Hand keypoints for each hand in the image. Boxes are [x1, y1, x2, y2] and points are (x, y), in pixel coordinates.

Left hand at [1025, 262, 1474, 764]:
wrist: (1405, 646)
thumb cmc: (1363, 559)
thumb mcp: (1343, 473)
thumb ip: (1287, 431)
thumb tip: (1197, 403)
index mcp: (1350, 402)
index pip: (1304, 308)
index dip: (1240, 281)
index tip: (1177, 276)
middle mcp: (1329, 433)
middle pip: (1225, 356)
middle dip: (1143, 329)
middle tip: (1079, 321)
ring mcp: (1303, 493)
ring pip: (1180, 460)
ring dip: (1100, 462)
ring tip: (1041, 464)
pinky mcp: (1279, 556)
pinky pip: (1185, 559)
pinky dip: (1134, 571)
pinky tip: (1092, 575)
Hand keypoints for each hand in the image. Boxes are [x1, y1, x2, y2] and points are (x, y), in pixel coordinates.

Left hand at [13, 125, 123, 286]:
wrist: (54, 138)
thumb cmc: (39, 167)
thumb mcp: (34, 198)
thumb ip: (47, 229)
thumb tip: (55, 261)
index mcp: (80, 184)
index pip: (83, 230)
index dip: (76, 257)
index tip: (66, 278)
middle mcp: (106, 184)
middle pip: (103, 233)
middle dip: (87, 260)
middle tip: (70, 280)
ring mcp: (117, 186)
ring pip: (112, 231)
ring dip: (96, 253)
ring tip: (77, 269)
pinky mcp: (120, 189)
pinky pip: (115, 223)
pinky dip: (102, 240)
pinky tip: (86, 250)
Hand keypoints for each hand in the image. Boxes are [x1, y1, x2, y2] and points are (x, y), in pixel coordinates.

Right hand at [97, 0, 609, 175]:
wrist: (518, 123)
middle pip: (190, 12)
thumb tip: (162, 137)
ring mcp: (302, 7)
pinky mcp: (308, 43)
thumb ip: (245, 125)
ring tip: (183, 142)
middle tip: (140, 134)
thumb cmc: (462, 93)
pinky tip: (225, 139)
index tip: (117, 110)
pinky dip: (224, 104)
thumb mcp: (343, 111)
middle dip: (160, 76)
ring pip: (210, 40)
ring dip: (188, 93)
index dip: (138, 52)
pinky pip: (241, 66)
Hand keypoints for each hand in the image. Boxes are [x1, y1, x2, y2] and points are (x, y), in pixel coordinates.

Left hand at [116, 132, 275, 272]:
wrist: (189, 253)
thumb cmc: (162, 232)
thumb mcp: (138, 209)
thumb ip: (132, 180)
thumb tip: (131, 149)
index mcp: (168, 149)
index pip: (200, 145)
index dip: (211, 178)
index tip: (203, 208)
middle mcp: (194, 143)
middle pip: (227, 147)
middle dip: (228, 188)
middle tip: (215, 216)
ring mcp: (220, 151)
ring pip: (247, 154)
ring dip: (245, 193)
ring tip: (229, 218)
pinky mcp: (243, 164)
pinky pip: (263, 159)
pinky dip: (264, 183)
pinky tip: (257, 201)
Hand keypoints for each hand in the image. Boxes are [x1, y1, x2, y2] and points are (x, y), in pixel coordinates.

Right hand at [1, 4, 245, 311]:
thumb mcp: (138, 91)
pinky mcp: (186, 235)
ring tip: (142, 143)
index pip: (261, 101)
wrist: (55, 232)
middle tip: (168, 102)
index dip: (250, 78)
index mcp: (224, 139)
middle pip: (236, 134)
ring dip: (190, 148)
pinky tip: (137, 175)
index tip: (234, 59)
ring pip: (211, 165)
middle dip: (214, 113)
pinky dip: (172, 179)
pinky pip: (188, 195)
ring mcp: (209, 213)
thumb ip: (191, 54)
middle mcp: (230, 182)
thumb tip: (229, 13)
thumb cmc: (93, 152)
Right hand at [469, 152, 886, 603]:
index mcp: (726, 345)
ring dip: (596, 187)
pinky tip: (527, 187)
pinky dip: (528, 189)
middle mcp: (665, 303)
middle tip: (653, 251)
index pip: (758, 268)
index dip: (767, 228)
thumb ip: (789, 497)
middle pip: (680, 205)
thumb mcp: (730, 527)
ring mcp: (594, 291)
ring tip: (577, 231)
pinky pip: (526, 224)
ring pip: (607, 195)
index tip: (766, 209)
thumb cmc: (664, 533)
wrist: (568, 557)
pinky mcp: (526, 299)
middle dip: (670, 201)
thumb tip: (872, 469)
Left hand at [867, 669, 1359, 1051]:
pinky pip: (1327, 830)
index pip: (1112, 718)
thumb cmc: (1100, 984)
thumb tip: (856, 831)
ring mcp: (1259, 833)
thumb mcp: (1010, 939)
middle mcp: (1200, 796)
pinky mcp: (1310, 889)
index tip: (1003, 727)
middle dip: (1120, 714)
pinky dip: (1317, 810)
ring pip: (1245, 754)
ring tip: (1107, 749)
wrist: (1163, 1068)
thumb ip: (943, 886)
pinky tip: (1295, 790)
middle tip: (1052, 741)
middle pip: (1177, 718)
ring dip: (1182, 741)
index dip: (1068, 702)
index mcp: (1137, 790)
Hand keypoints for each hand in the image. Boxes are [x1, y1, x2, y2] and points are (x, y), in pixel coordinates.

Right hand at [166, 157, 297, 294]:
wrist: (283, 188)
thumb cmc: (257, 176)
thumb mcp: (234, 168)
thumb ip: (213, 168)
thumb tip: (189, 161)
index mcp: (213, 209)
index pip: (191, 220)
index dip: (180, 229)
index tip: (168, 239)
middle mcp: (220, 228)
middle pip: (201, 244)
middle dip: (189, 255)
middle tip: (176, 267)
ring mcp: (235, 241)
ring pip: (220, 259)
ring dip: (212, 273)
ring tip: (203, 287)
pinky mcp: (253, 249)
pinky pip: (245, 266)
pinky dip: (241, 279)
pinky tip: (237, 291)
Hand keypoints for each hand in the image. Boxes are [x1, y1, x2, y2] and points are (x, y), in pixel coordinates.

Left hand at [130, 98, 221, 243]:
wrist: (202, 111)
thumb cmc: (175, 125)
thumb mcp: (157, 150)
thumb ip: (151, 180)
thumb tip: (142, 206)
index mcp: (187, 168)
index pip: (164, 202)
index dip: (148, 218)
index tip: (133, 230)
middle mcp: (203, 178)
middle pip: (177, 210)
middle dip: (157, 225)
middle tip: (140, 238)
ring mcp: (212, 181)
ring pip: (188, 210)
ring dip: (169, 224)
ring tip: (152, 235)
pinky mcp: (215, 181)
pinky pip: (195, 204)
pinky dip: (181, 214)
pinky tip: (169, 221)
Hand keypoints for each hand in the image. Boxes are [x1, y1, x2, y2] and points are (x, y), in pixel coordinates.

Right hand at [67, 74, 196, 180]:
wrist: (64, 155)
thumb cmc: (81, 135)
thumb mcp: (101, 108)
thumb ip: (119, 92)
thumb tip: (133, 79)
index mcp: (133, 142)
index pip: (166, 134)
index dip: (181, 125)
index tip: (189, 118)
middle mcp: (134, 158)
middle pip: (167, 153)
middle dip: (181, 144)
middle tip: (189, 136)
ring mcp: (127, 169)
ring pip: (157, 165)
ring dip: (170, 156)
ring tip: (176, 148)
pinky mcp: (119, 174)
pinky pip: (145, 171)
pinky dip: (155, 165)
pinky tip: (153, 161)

● **TASK REQUIREMENTS**:
Retype exactly the lines of the data above that fall between the line with "wrist: (568, 557)" and the line with "thumb cmc: (175, 125)", inclusive, and add nothing.

● **RESPONSE**:
wrist: (568, 557)
pinky mcp: (526, 299)
middle dip: (670, 201)
thumb tip: (872, 469)
Left hand at [867, 669, 1359, 1051]:
pinky pip: (1327, 830)
index pip: (1112, 718)
thumb cmc: (1100, 984)
thumb tip: (856, 831)
ring mcp: (1259, 833)
thumb mcp: (1010, 939)
middle mcp: (1200, 796)
pinky mcp: (1310, 889)
index tip: (1003, 727)
middle dip: (1120, 714)
pinky dip: (1317, 810)
ring pip: (1245, 754)
ring tip: (1107, 749)
wrist: (1163, 1068)
thumb ip: (943, 886)
pinky tip: (1295, 790)
middle tip: (1052, 741)
middle pip: (1177, 718)
ring dip: (1182, 741)
index dip: (1068, 702)
index mcp: (1137, 790)
Hand keypoints for each hand in the image. Boxes are [x1, y1, x2, y2] and points are (x, y), in pixel coordinates.

Right hand at [166, 157, 297, 294]:
wrist: (283, 188)
thumb cmc: (257, 176)
thumb mcp: (234, 168)
thumb ip: (213, 168)
thumb tip: (189, 161)
index mcp: (213, 209)
index pip: (191, 220)
index dip: (180, 229)
index tip: (168, 239)
middle mcp: (220, 228)
middle pip: (201, 244)
middle dip: (189, 255)
middle tip: (176, 267)
ring mcp: (235, 241)
ring pip: (220, 259)
ring dip: (212, 273)
ring tip: (203, 287)
pinky mcp: (253, 249)
pinky pip: (245, 266)
pinky dip: (241, 279)
pinky tip: (237, 291)
Hand keypoints for each hand in the image. Boxes are [x1, y1, x2, y2] and points are (x, y), in pixel coordinates.

Left hand at [130, 98, 221, 243]:
wrist: (202, 111)
thumb cmc: (175, 125)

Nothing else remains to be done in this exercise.